**Work instruction A:** According to the essay about the AP biology teacher, how many hours a day does Mr. Grimm teach the same material?
**Work instruction B:** In the essay about the AP biology teacher, what three things does the sentence beginning "Mr. Grimm is a mentor" call him?
**Work instruction C:** Write a continuation of the essay about the AP biology teacher, starting after its final sentence.

**Passage shown:**

With Mr. Grimm’s unique teaching style, contagious enthusiasm, and unwavering patience, AP biology has morphed from my most challenging class to my ­favorite time of the day. Regardless of which complicated concept he’s describing, Jeffrey Grimm always has a creative presentation up his sleeve for his lucky students. I’ll admit that one of the reasons I enrolled in this difficult science course was … well … there were rumors. Lots of them. And they all seemed to conclude that ­biology with Mr. Grimm is a thoroughly rewarding experience. Now, as the date of the AP test looms threateningly, I shrug off my worries because I’ve been taught by, in my opinion, the best science teacher in the nation.

But that title does him little justice. Mr. Grimm is a mentor, a comedian, and a patient coach of the sciences. He has learned to connect his subject with ­genuine excitement. Using everyday objects and an olive-green chalkboard, Mr. Grimm brings to life the same processes that have college students scratching their heads in frustration. With his patient, lucid ­explanations and his continued reinforcement of the “big picture,” we gain self-confidence and the important knowledge to score well on his tests (which, frankly, make the AP test seem less scary).

Mr. Grimm is passionate about what he does, but he doesn’t settle for merely teaching. He makes sure he connects with each of us, even if it means dressing up PowerPoint presentations on an insipid topic (i.e. bacteria) with an endless barrage of sound effects and animation.

While I’ve learned so much in his class, I feel that Mr. Grimm’s personality is just as strong as his expertise. Despite teaching the same material more than four hours a day (the number of students enrolling increases every year), Mr. Grimm is always energized, off-the-wall, and overwhelmingly enthusiastic. He jolts our end-of-day class wide awake with his kooky anecdotes and rapid-fire questions. It’s impossible not to listen and want to take part in the conversation. Class has become an intelligent free-for-all where students are encouraged to share their random thoughts and questions. It’s a college-level learning atmosphere infused with the personality of a hilarious and brilliant man.

Dataset entries:
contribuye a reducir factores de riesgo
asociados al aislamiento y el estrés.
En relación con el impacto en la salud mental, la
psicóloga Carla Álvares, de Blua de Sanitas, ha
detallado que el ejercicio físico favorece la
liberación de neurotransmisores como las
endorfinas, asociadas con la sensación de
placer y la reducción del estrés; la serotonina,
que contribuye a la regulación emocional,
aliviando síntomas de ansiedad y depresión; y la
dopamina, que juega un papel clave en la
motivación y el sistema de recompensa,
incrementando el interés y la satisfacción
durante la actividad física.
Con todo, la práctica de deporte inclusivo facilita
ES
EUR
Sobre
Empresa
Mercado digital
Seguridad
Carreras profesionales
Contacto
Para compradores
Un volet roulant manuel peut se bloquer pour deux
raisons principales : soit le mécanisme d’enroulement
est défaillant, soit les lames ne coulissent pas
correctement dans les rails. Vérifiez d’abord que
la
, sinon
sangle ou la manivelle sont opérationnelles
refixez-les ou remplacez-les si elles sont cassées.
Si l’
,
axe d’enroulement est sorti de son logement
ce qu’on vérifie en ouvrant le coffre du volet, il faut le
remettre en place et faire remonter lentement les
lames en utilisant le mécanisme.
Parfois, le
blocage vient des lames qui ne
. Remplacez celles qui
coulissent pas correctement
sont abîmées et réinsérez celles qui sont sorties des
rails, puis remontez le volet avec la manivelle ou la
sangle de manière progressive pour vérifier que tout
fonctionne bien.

---

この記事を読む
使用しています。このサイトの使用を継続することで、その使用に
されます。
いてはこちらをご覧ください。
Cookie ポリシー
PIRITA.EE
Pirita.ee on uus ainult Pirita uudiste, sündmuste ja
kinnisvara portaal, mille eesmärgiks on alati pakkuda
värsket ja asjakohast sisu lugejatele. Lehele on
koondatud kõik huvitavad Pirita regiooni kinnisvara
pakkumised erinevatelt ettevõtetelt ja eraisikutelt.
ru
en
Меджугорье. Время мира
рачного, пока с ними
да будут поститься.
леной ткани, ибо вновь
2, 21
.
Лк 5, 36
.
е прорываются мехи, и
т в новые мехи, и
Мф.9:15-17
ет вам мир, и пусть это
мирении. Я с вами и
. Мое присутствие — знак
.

**Response box A:** More than four hours a day.

**Response box B:** A mentor, a comedian, and a patient coach of the sciences.

**Response box C:**
But Mr. Grimm is not only an educator and an ­entertainer; he is also a husband, father, sports enthusiast, taxpayer, and regular person. He makes no ­secret of this, and has compassion for his students. I remember walking into class on a stressful Monday when everything seemed to be going awry, and he asked me if I was okay. “Take a break. You’re doing fine,” he advised. I felt much better after that tiny ­encouragement, and am still moved when I see him reassure students with a simple quip, joke, or the ever-comforting “It’s O-KAY.” His concern for all of us is authentic and unparalleled, and “Grimm veterans,” some in their twenties, regularly return to his classroom to reminisce on their biology experience and his kindness.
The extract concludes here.